[Opening Record excerpts section]

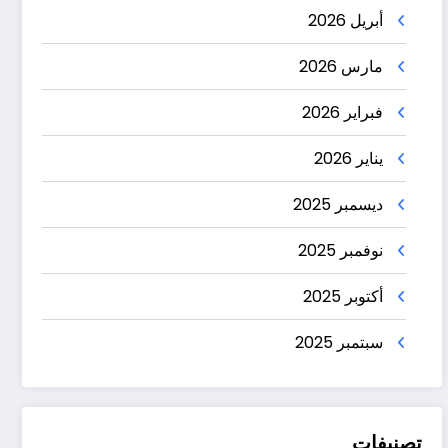
أبريل 2026
مارس 2026
فبراير 2026
يناير 2026
ديسمبر 2025
نوفمبر 2025
أكتوبر 2025
سبتمبر 2025
تصنيفات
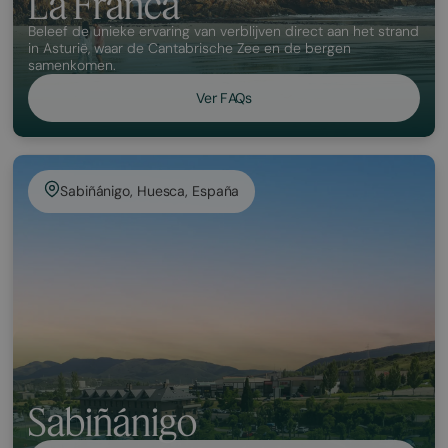
La Franca
Beleef de unieke ervaring van verblijven direct aan het strand
in Asturië, waar de Cantabrische Zee en de bergen
samenkomen.
Ver FAQs
Sabiñánigo, Huesca, España
Sabiñánigo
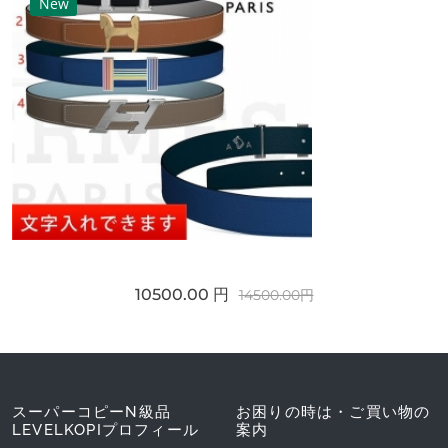
New
10500.00 円
14500.00円
スーパーコピーN級品
お困りの時は・ご買い物の
LEVELKOPIプロフィール
案内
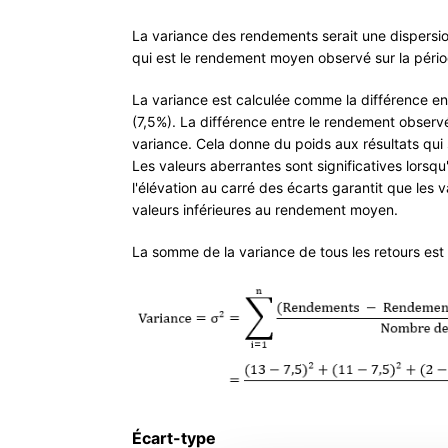
La variance des rendements serait une dispersi
qui est le rendement moyen observé sur la pério
La variance est calculée comme la différence 
(7,5%). La différence entre le rendement observ
variance. Cela donne du poids aux résultats qui
Les valeurs aberrantes sont significatives lorsq
l'élévation au carré des écarts garantit que les
valeurs inférieures au rendement moyen.
La somme de la variance de tous les retours est
Écart-type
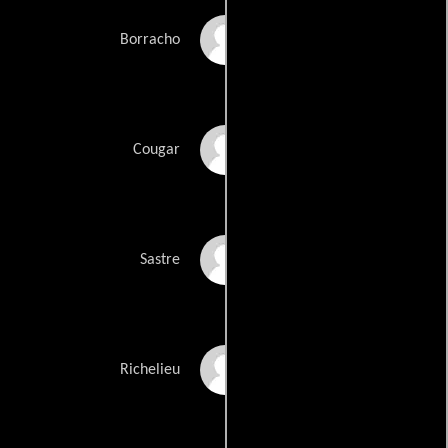
Andy Gathergood
Borracho
Susanne Wolff
Cougar
Ben Moor
Sastre
Christoph Waltz
Richelieu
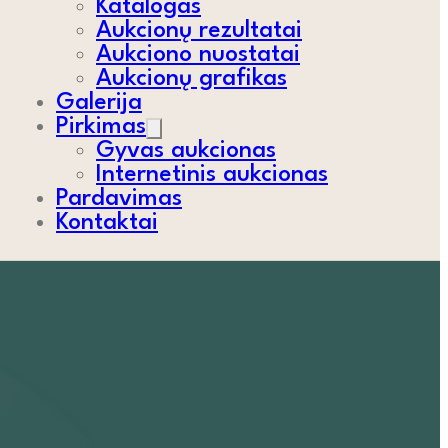
Katalogas
Aukcionų rezultatai
Aukciono nuostatai
Aukcionų grafikas
Galerija
Pirkimas
Gyvas aukcionas
Internetinis aukcionas
Pardavimas
Kontaktai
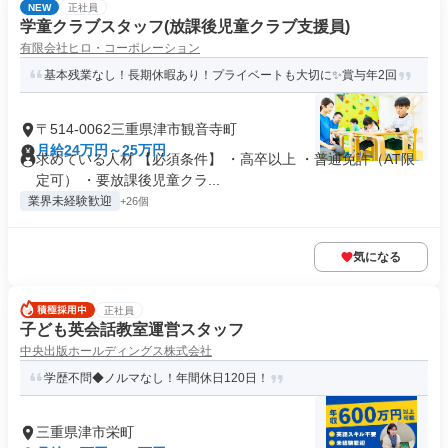
NEW
正社員
学童クラブスタッフ(放課後児童クラブ支援員)
有限会社ヒロ・コーポレーション
基本残業なし！長期休暇あり！プライベートも大切に✨賞与年2回
〒514-0062三重県津市観音寺町
月給24万円～25万円
求めている人材 【必須条件】 ・高卒以上 ・普通免許（AT限
定可） ・要放課後児童クラ...
業界未経験歓迎
+26個
気になる
正社員
子ども英会話教室運営スタッフ
中央出版ホールディングス株式会社
学歴不問◆ノルマなし！年間休日120日！
三重県津市栄町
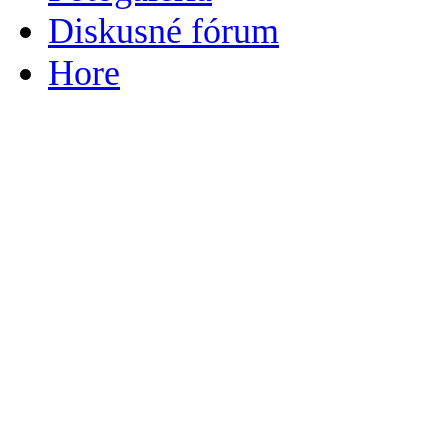
Diskusné fórum
Hore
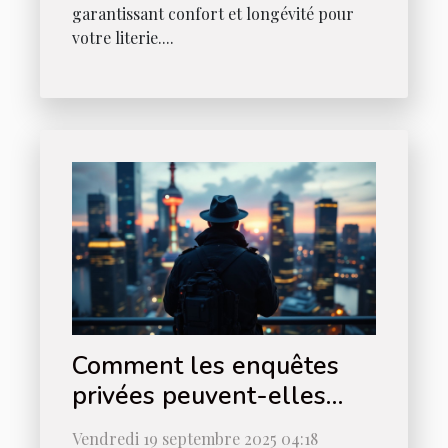
garantissant confort et longévité pour
votre literie....
Comment les enquêtes
privées peuvent-elles
être utilisées en justice ?
Vendredi 19 septembre 2025 04:18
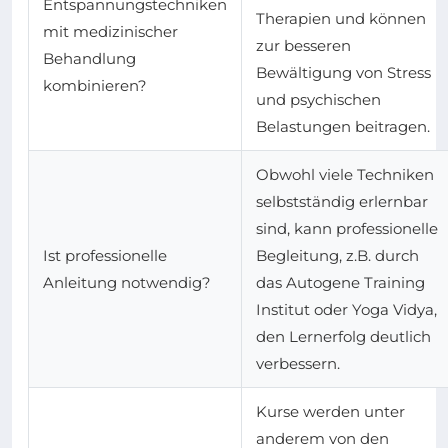
Entspannungstechniken
Therapien und können
mit medizinischer
zur besseren
Behandlung
Bewältigung von Stress
kombinieren?
und psychischen
Belastungen beitragen.
Obwohl viele Techniken
selbstständig erlernbar
sind, kann professionelle
Ist professionelle
Begleitung, z.B. durch
Anleitung notwendig?
das Autogene Training
Institut oder Yoga Vidya,
den Lernerfolg deutlich
verbessern.
Kurse werden unter
anderem von den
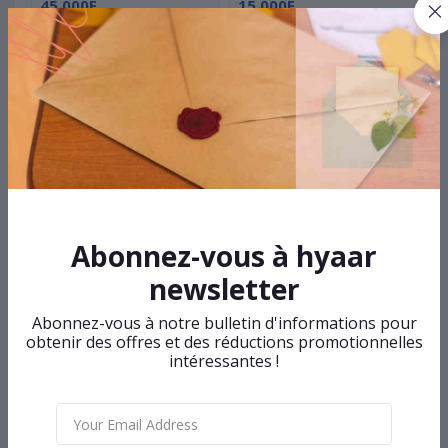
45 000F
15 000F
1
Machine à café - Marque
Bouilloire électrique en
C
NASCO
verre - Marque decakila -
d
1,7 litre
Top Selling Products
Télévision NASCO Smart 4K
Abonnez-vous à hyaar
newsletter
275 000F
Abonnez-vous à notre bulletin d'informations pour
obtenir des offres et des réductions promotionnelles
intéressantes !
Chauffe eau SYINIX
18 000F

[Closing Record excerpts section]

What you should do:
Locate each line in the rows above that contains the word "variance", and copy those lines out in full.

Written response:
La variance des rendements serait une dispersi
La variance est calculée comme la différence 
variance. Cela donne du poids aux résultats qui
La somme de la variance de tous les retours est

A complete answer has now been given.